With Covid-19 lockdown in full swing, me on furlough and Natalie, a teacher working the majority at home as a key worker, Munchkin is out of nursery and at home full time.

This meant we quickly set about making a routine and including the daily key element of sensory play. Here is a few things we have done in the first weeks. All of these used every day items we already possessed.

Bubble Float, Bubble Pop

Its a known fact that every child loves bubbles, and Munchkin was no different. The look of awe and amazement as he reached for the bubbles around him was worth every second of the clean up operation which followed!

Bottle Shaker Sounds

If there is one thing Munchkin loves, its making a lot of noise. He loves drumsticks and banging everything, his drums and setting off all his musical toys at once, and even using his utensils at meal times for impromptu musical routines.

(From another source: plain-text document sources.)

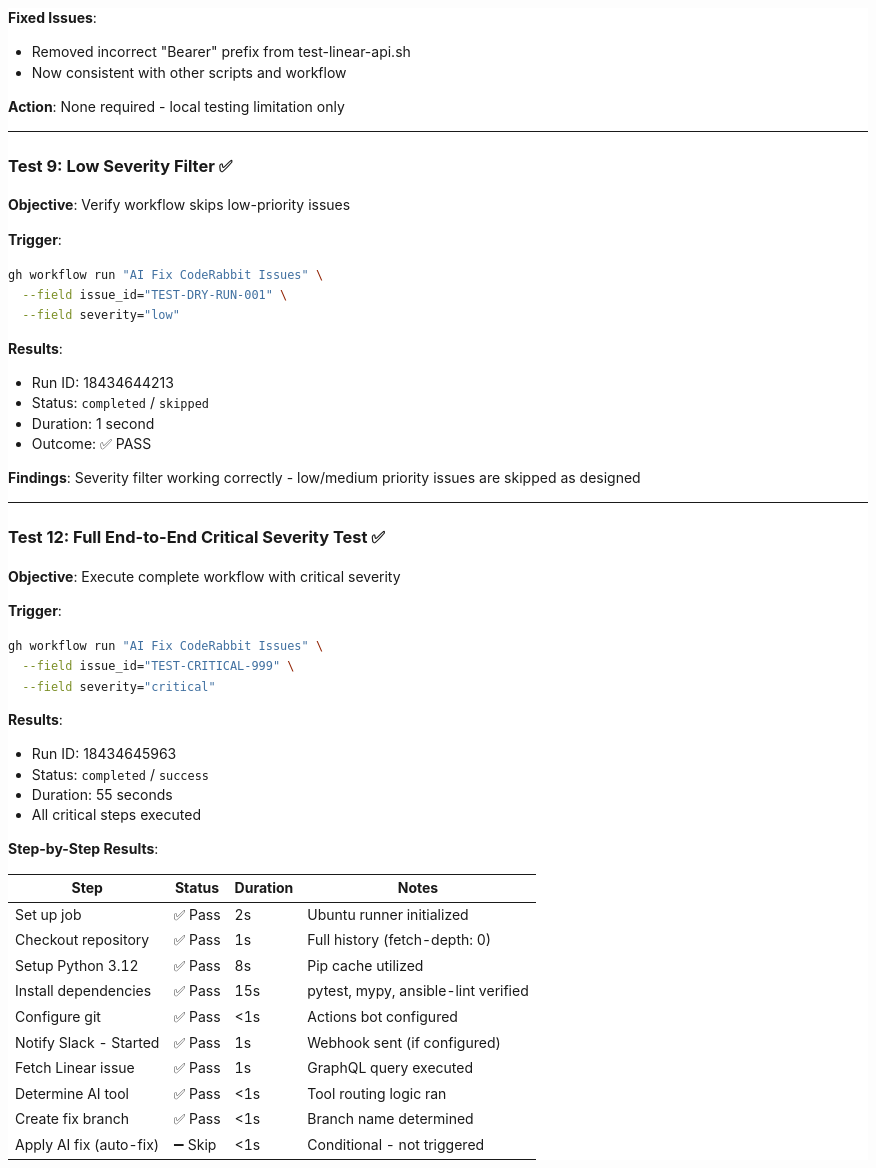 **Fixed Issues**:
- Removed incorrect "Bearer" prefix from test-linear-api.sh
- Now consistent with other scripts and workflow

**Action**: None required - local testing limitation only

---

### Test 9: Low Severity Filter ✅

**Objective**: Verify workflow skips low-priority issues

**Trigger**:
```bash
gh workflow run "AI Fix CodeRabbit Issues" \
  --field issue_id="TEST-DRY-RUN-001" \
  --field severity="low"
```

**Results**:
- Run ID: 18434644213
- Status: `completed` / `skipped`
- Duration: 1 second
- Outcome: ✅ PASS

**Findings**: Severity filter working correctly - low/medium priority issues are skipped as designed

---

### Test 12: Full End-to-End Critical Severity Test ✅

**Objective**: Execute complete workflow with critical severity

**Trigger**:
```bash
gh workflow run "AI Fix CodeRabbit Issues" \
  --field issue_id="TEST-CRITICAL-999" \
  --field severity="critical"
```

**Results**:
- Run ID: 18434645963
- Status: `completed` / `success`
- Duration: 55 seconds
- All critical steps executed

**Step-by-Step Results**:

| Step | Status | Duration | Notes |
|------|--------|----------|-------|
| Set up job | ✅ Pass | 2s | Ubuntu runner initialized |
| Checkout repository | ✅ Pass | 1s | Full history (fetch-depth: 0) |
| Setup Python 3.12 | ✅ Pass | 8s | Pip cache utilized |
| Install dependencies | ✅ Pass | 15s | pytest, mypy, ansible-lint verified |
| Configure git | ✅ Pass | <1s | Actions bot configured |
| Notify Slack - Started | ✅ Pass | 1s | Webhook sent (if configured) |
| Fetch Linear issue | ✅ Pass | 1s | GraphQL query executed |
| Determine AI tool | ✅ Pass | <1s | Tool routing logic ran |
| Create fix branch | ✅ Pass | <1s | Branch name determined |
| Apply AI fix (auto-fix) | ➖ Skip | <1s | Conditional - not triggered |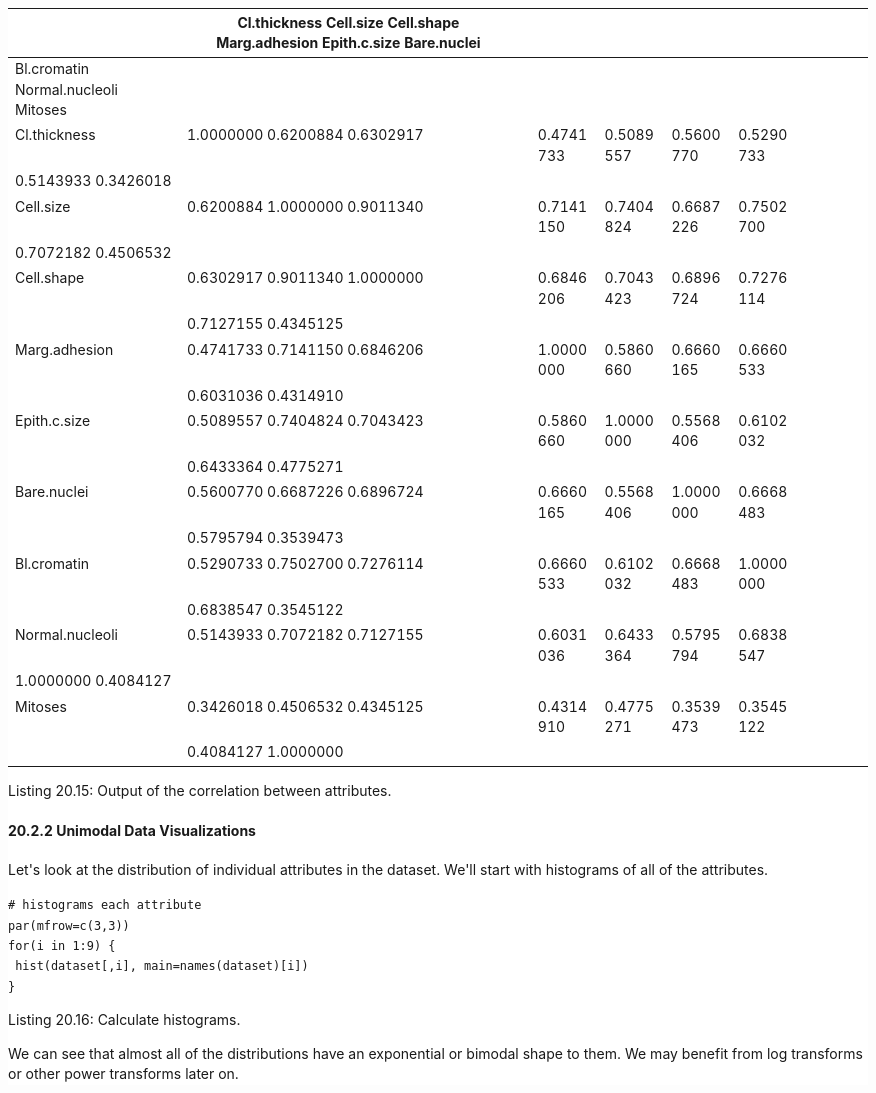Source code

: |                                     | Cl.thickness Cell.size Cell.shape Marg.adhesion Epith.c.size Bare.nuclei |  |           |           |           |           |  |  |  |  |  |
|-------------------------------------|--------------------------------------------------------------------------|--|-----------|-----------|-----------|-----------|--|--|--|--|--|
| Bl.cromatin Normal.nucleoli Mitoses |                                                                          |  |           |           |           |           |  |  |  |  |  |
| Cl.thickness                        | 1.0000000 0.6200884 0.6302917                                            |  | 0.4741733 | 0.5089557 | 0.5600770 | 0.5290733 |  |  |  |  |  |
| 0.5143933 0.3426018                 |                                                                          |  |           |           |           |           |  |  |  |  |  |
| Cell.size                           | 0.6200884 1.0000000 0.9011340                                            |  | 0.7141150 | 0.7404824 | 0.6687226 | 0.7502700 |  |  |  |  |  |
| 0.7072182 0.4506532                 |                                                                          |  |           |           |           |           |  |  |  |  |  |
| Cell.shape                          | 0.6302917 0.9011340 1.0000000                                            |  | 0.6846206 | 0.7043423 | 0.6896724 | 0.7276114 |  |  |  |  |  |
|                                     | 0.7127155 0.4345125                                                      |  |           |           |           |           |  |  |  |  |  |
| Marg.adhesion                       | 0.4741733 0.7141150 0.6846206                                            |  | 1.0000000 | 0.5860660 | 0.6660165 | 0.6660533 |  |  |  |  |  |
|                                     | 0.6031036 0.4314910                                                      |  |           |           |           |           |  |  |  |  |  |
| Epith.c.size                        | 0.5089557 0.7404824 0.7043423                                            |  | 0.5860660 | 1.0000000 | 0.5568406 | 0.6102032 |  |  |  |  |  |
|                                     | 0.6433364 0.4775271                                                      |  |           |           |           |           |  |  |  |  |  |
| Bare.nuclei                         | 0.5600770 0.6687226 0.6896724                                            |  | 0.6660165 | 0.5568406 | 1.0000000 | 0.6668483 |  |  |  |  |  |
|                                     | 0.5795794 0.3539473                                                      |  |           |           |           |           |  |  |  |  |  |
| Bl.cromatin                         | 0.5290733 0.7502700 0.7276114                                            |  | 0.6660533 | 0.6102032 | 0.6668483 | 1.0000000 |  |  |  |  |  |
|                                     | 0.6838547 0.3545122                                                      |  |           |           |           |           |  |  |  |  |  |
| Normal.nucleoli                     | 0.5143933 0.7072182 0.7127155                                            |  | 0.6031036 | 0.6433364 | 0.5795794 | 0.6838547 |  |  |  |  |  |
| 1.0000000 0.4084127                 |                                                                          |  |           |           |           |           |  |  |  |  |  |
| Mitoses                             | 0.3426018 0.4506532 0.4345125                                            |  | 0.4314910 | 0.4775271 | 0.3539473 | 0.3545122 |  |  |  |  |  |
|                                     | 0.4084127 1.0000000                                                      |  |           |           |           |           |  |  |  |  |  |

Listing 20.15: Output of the correlation between attributes.

#### 20.2.2 Unimodal Data Visualizations

Let's look at the distribution of individual attributes in the dataset. We'll start with histograms of all of the attributes.

```
# histograms each attribute
par(mfrow=c(3,3))
for(i in 1:9) {
 hist(dataset[,i], main=names(dataset)[i])
}
```

Listing 20.16: Calculate histograms.

We can see that almost all of the distributions have an exponential or bimodal shape to them. We may benefit from log transforms or other power transforms later on.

So this one was simple. Take equal sized bottles and fill with different every day items to illustrate the different sounds they make. We used lentils, stones Munchkin collected from the garden and rice. You could see the interest of the different sounds and the joy of shaking and dropping them.

Splish Splash Water Play

With swimming on hold, it was important to give our Munchkin some time to splash about at home. So we filled the blow up duck he used to have his baths in, gave him some toys and away he went splashing about.

Wibble Wobble Jelly Play

Exactly what it says in the title. Jelly on a plate, wibbly and wobbly, with a few utensils, feeling it, bouncing it and tasting it. Good orange flavoured fun.

Make a Lentil Mess

We put some lentils in a bowl and let him go crazy. From the first unsure touch, to throwing them everywhere, it was a fun explosion of sensory fun.

Disco lights and lightning bolts

We set up a disco ball, a lightning plate, a rope light and a colouring changing stars on the ceiling toy and popped Munchkin in the middle. He loved touching the plate and making the lightning move, grasping onto the disco ball and wafting around the rope light.

Let’s cook

Finally, not fully a sensory exploration, but we gave Munchkin kitchen bits and some balls for a cooking experience. He’s had a saucepan ever since as his eyes immediately lit up and a smile filled his little face. He loved to play peek-a-boo with the colander!

It was easy to create sensory and discovery experiences from items already in our household. Hopefully this gives some inspiration for what you can do with your little ones in this tough time.